Learning and creativity are social (Vygotsky, 1978; Holzman, 2009), creativity can be fostered, and the understanding and practice of research as an improvisational performance creates the context in which scientists are able to continuously transform how they see and do science.
It is possible to go through one’s research life as if one is playing out a script in an already written play, rather than engaged in the task of continuously using the materials available to collectively create with other people. There is a tendency to relate to environments as if they were fixed or pre-determined, and to see people as being in, rather than creating the environment. Similarly, scientists, students and faculty are often constrained in scripted roles in academe. The use of improvisation in domain specific contexts can free the participants (actors) from the social-emotional constraints of the educational and research setting of “having to be right” and “look smart” so that they are able to “play with” the ideas that are presented.

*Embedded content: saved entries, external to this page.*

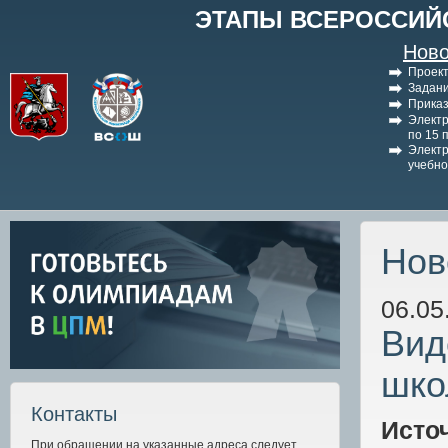
ЭТАПЫ ВСЕРОССИЙ
Ново
Проект
Задани
Приказ
Электр
по 15 
Электр
учебно
Нов
06.05
Вид
шко
Контакты
Исто
При обращении на указанные адреса следует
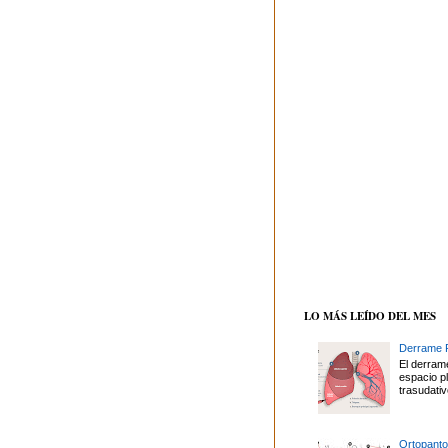
LO MÁS LEÍDO DEL MES
Derrame P
El derrame
espacio p
trasudativ
Ortopanto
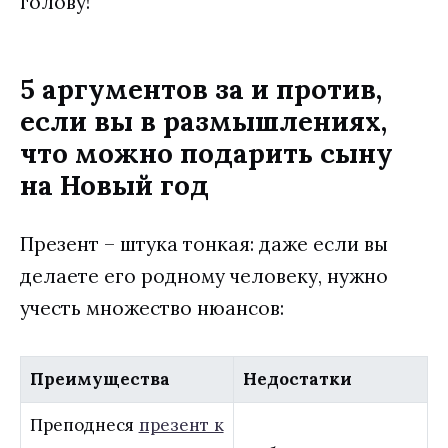
голову!
5 аргументов за и против,
если вы в размышлениях,
что можно подарить сыну
на Новый год
Презент – штука тонкая: даже если вы
делаете его родному человеку, нужно
учесть множество нюансов:
Преимущества
Недостатки
Преподнеся
презент к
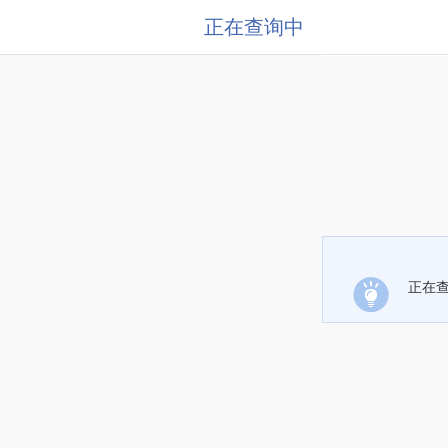
正在查询中
正在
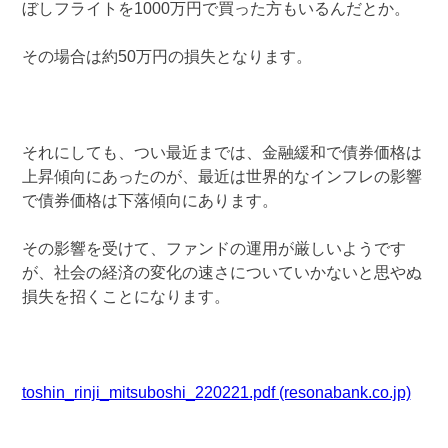
ぼしフライトを1000万円で買った方もいるんだとか。
その場合は約50万円の損失となります。
それにしても、つい最近までは、金融緩和で債券価格は
上昇傾向にあったのが、最近は世界的なインフレの影響
で債券価格は下落傾向にあります。
その影響を受けて、ファンドの運用が厳しいようです
が、社会の経済の変化の速さについていかないと思やぬ
損失を招くことになります。
toshin_rinji_mitsuboshi_220221.pdf (resonabank.co.jp)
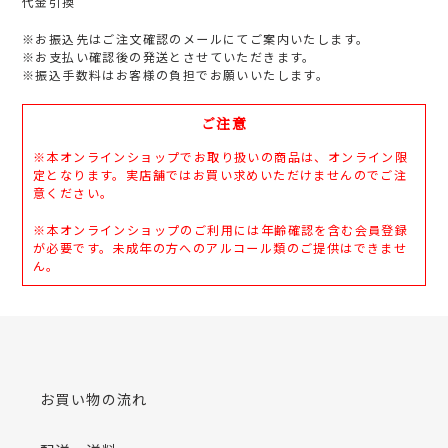
代金引換
※お振込先はご注文確認のメールにてご案内いたします。
※お支払い確認後の発送とさせていただきます。
※振込手数料はお客様の負担でお願いいたします。
ご注意
※本オンラインショップでお取り扱いの商品は、オンライン限
定となります。実店舗ではお買い求めいただけませんのでご注
意ください。
※本オンラインショップのご利用には年齢確認を含む会員登録
が必要です。未成年の方へのアルコール類のご提供はできませ
ん。
お買い物の流れ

By playing games in improv workshops, the participants are able to focus and at the same time develop the ability to look at their topics, their concepts, their data in new, rather than pre-scripted, ways.
The most valuable learning occurs when people are engaged creatively - in activities that allow them to use their imaginations intellectually, socially, artistically and culturally (Egan, 2005; Eisner, 1998, 2005; Holzman, 2009).
Improvisational Theater Exercises and Games
A warm up exercise that builds group awareness involves everyone walking without speaking around the room. At any time a person can choose to stop. Once a person stops, the whole group stops. The group moves again when the first person who stopped begins to move again. The initial movements of the group are slow and jerky. Over time the group develops rhythm and awareness. A common tension is that early in the exercise, people explore controlling or tricking the group with quick stop and start moves. As the group continues to focus on moving together this tension often disappears. Exercises of speaking in gibberish have participants literally create meaning in the absence of meaning laden words. When participants pair off and tell a joke in gibberish to one another, they experience the humor of the joke and creating meaning. Multiple variations exist and are made for flexing the actors/scientists muscles in supporting a fellow actor/scientists, creating meaning and being spontaneous.
Participants' Responses
Participants have stated feeling refreshed, not knowing they were stressed, being able to talk although they were terrified of speaking.